Ingredients:
- 1.5 cups (190g) all-purpose flour
- 0.5 cup (45g) unsweetened cocoa powder
- 1 tsp (5g) baking soda
- 0.5 tsp (3g) salt
- 0.75 cup (170g) neutral oil
- 1 cup (200g) granulated sugar
- 2 large (110g) eggs
- 0.5 cup (120g) full-fat sour cream
- 1 tsp (5ml) pure vanilla extract
- 2 cups (230g) grated zucchini
- 1 cup (170g) semi-sweet chocolate chips
Instructions:
- Preheat your oven to 350°F (175°C). Grease a 9x5 loaf pan and line the bottom with parchment paper.
- Grate the zucchini using the medium hole of a box grater. If exceptionally watery, press gently with a paper towel without squeezing it bone-dry.
- In a large bowl, whisk together the oil, sugar, eggs, sour cream, and vanilla until the mixture is smooth and pale.
- Sift in the flour, cocoa powder, baking soda, and salt. Fold gently with a spatula until just combined.

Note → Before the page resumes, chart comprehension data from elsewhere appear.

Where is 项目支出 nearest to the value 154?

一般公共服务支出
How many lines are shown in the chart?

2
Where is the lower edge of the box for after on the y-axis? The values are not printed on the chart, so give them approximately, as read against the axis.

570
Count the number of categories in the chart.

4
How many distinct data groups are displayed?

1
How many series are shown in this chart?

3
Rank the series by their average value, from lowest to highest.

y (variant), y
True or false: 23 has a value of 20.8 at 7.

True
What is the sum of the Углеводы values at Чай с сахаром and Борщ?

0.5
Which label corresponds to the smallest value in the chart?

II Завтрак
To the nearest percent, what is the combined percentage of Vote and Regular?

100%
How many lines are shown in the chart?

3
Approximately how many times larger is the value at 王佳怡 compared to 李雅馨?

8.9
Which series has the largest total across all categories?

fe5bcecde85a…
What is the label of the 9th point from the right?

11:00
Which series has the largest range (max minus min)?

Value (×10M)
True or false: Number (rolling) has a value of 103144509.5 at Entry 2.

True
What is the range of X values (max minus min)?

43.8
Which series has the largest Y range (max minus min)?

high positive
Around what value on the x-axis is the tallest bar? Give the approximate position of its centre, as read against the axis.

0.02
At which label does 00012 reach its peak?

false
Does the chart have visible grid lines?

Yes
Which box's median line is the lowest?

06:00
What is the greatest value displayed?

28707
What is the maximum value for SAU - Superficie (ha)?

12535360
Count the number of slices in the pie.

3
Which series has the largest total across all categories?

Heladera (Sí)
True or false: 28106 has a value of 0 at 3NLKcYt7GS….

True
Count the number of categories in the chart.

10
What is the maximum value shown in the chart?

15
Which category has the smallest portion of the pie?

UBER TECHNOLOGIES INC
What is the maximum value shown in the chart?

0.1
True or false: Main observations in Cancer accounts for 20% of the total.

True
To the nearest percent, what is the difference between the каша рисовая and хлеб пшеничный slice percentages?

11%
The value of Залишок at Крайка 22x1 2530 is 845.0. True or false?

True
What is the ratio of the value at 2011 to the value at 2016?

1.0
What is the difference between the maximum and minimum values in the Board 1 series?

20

- Fold in the grated zucchini and semi-sweet chocolate chips.
- Pour the batter into the prepared pan and smooth the top.
- Bake for 55–65 minutes, or until a toothpick inserted into the center comes out with a few moist crumbs attached.
- Let the bread cool in the pan for 10 minutes before transferring to a wire rack.